# Goal of the exercise
Where does the string "page" occur in the entries below? Copy every line where it does.

# Document layout analysis data
——————
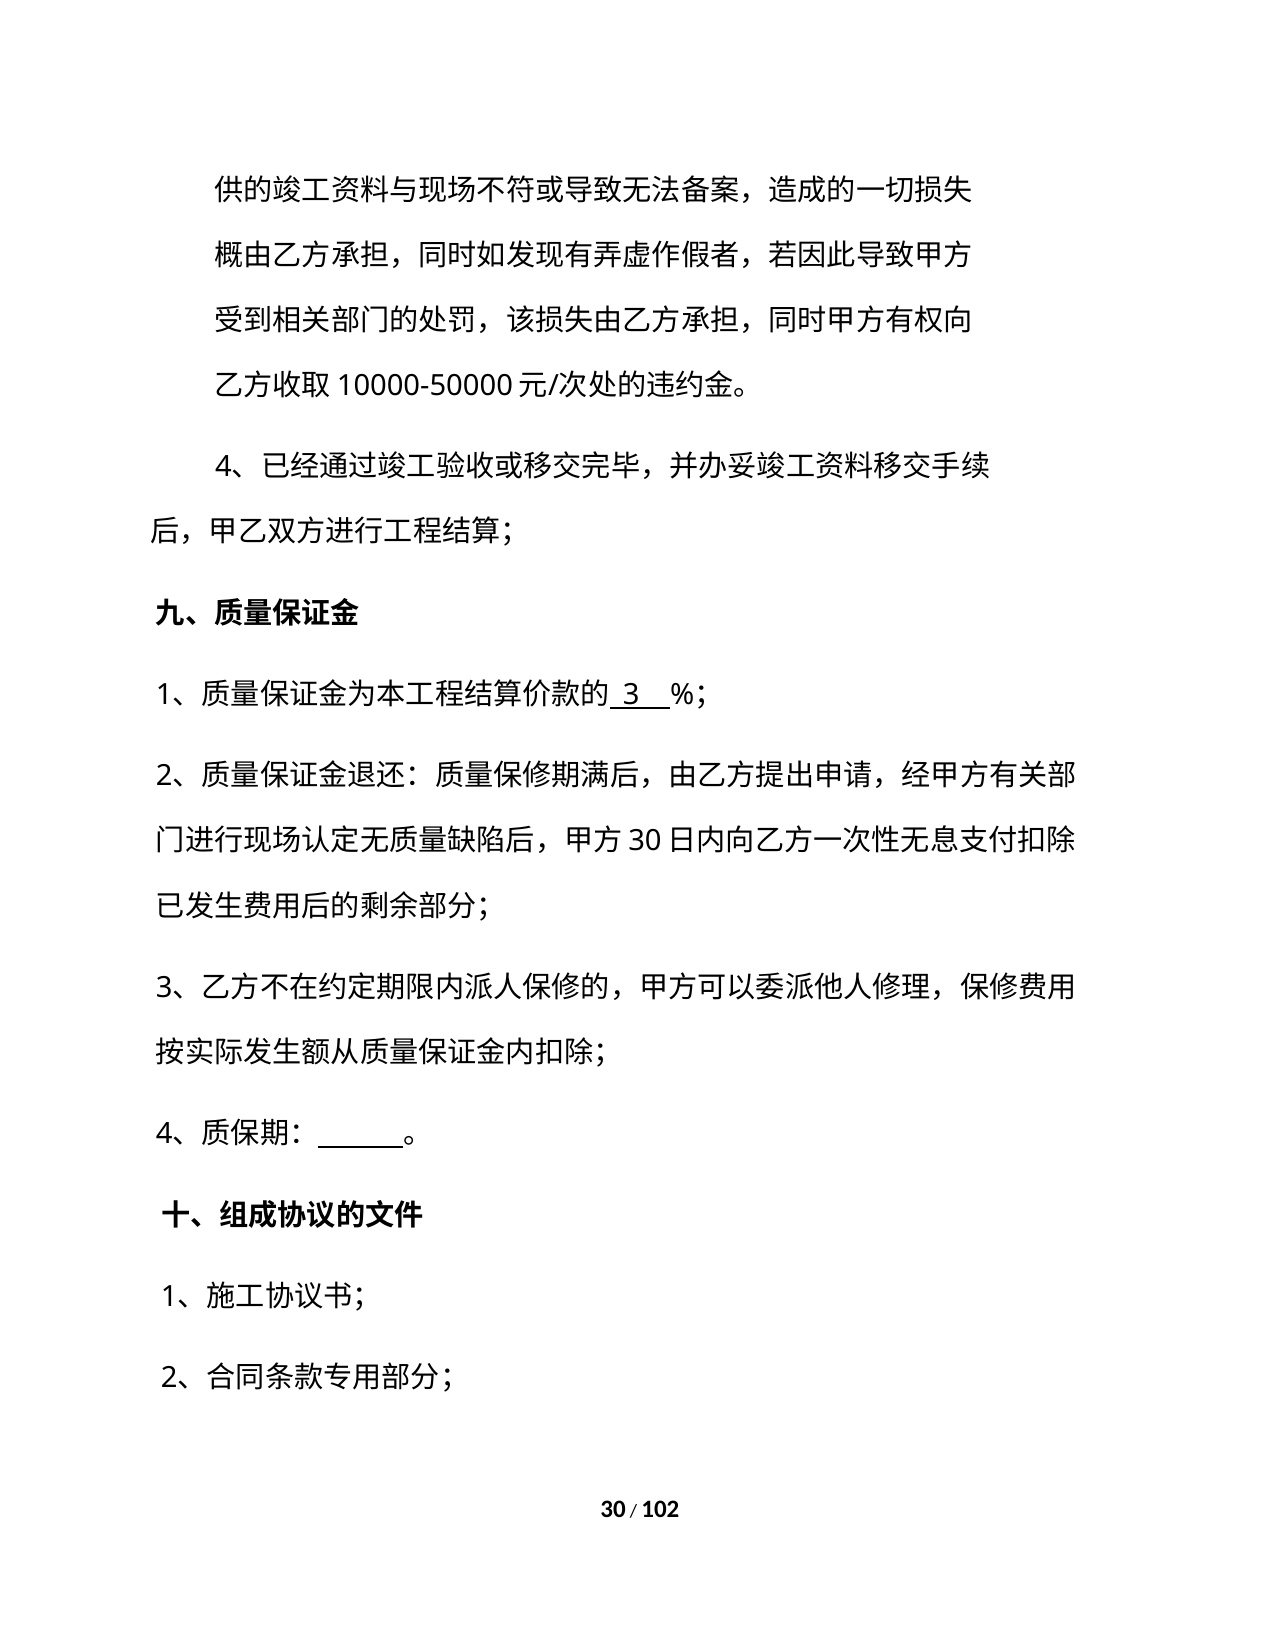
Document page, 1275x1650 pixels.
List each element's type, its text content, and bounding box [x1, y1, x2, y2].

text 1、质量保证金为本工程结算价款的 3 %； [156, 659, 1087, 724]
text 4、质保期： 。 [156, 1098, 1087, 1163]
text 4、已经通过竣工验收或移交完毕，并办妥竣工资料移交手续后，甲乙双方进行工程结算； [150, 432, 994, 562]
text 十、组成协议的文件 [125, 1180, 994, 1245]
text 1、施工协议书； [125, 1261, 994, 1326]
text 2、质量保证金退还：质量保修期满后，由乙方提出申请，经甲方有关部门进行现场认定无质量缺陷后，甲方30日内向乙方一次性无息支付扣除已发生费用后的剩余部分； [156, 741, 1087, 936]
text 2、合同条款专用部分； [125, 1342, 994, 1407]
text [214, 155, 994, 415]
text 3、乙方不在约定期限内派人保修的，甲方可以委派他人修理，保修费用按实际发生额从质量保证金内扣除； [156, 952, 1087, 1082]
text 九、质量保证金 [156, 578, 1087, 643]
——————
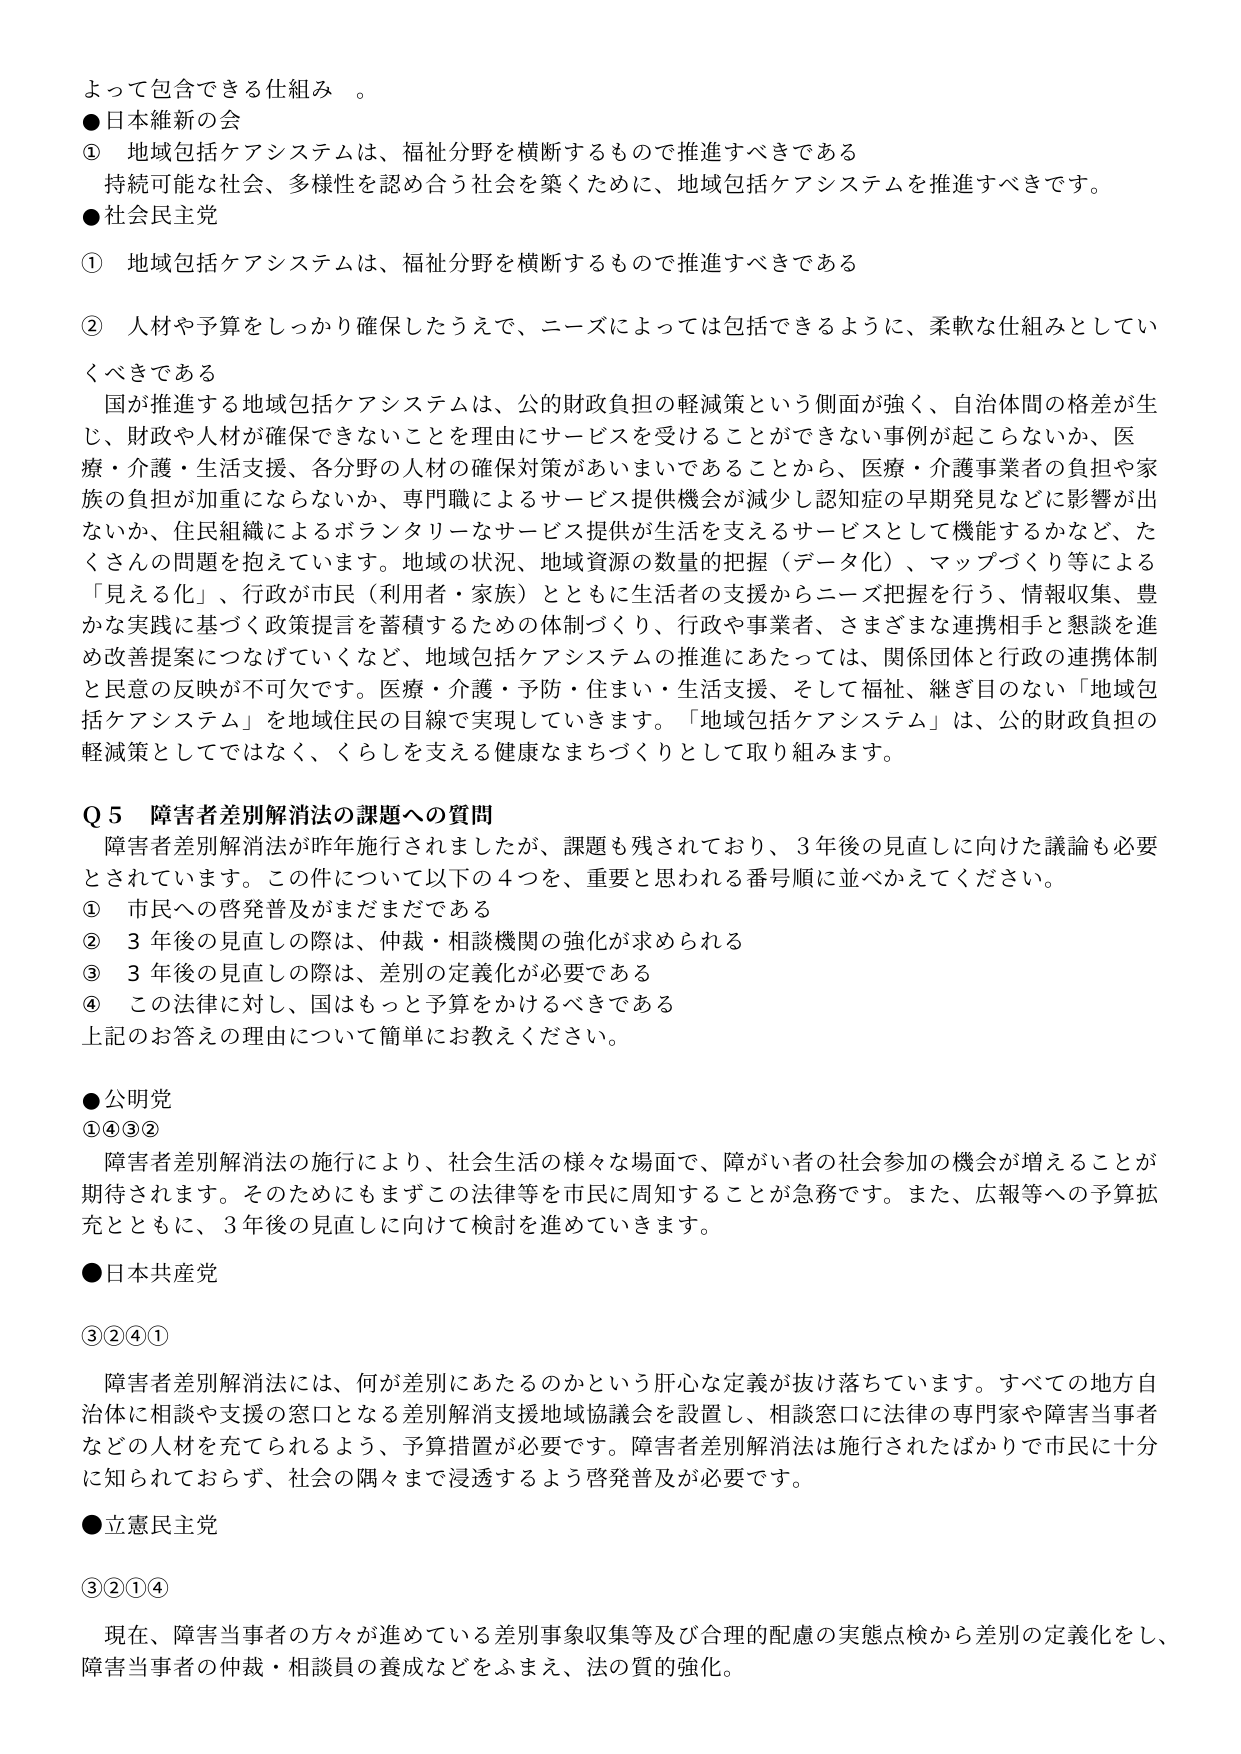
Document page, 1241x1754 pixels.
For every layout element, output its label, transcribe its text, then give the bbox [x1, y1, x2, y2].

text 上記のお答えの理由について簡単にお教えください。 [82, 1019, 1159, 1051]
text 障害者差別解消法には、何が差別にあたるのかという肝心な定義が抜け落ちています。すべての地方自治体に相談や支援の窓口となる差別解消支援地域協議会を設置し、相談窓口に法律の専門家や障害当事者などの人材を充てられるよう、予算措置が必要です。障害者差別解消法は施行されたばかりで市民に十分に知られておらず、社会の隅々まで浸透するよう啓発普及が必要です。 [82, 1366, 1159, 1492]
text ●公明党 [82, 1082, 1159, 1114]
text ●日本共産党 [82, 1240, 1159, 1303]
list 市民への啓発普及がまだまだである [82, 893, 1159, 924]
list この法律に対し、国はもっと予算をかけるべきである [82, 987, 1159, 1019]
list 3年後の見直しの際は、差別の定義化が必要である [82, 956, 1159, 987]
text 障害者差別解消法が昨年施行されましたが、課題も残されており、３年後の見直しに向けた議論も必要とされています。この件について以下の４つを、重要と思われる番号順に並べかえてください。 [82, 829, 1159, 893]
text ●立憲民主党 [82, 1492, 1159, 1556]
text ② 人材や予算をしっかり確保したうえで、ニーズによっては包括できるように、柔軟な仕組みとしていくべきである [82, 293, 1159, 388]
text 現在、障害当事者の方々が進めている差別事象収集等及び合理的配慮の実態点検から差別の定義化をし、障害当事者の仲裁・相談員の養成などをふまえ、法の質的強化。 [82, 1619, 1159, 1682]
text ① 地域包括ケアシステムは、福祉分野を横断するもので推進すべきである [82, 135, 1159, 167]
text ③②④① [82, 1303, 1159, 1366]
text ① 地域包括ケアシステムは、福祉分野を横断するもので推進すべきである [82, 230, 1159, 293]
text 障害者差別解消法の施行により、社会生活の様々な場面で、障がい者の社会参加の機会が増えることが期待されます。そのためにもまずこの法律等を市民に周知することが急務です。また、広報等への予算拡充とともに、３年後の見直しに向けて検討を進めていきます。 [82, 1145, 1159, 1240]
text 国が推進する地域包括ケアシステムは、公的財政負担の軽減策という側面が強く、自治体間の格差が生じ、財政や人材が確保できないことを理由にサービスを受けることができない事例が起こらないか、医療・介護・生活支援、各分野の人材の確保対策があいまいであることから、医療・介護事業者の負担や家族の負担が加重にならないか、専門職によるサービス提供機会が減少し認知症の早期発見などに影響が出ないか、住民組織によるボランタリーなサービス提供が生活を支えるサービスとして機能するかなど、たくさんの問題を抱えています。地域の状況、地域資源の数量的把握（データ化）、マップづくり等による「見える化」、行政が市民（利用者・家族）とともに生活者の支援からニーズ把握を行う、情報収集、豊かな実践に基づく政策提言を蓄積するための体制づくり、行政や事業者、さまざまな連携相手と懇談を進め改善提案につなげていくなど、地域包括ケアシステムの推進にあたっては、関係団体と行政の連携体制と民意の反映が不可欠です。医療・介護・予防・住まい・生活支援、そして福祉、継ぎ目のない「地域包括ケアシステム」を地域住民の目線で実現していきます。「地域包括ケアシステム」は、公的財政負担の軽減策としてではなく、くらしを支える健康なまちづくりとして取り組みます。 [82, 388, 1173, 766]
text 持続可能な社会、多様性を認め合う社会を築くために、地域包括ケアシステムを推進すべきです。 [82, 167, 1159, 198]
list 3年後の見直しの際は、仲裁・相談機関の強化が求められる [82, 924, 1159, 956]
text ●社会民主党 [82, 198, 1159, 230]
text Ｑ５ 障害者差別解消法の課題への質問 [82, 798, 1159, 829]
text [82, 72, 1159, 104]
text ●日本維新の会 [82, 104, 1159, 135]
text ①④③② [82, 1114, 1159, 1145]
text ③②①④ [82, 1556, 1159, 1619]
——————
# Exercise result
Document page, 1275x1650 pixels.
Document page, 1241x1754 pixels.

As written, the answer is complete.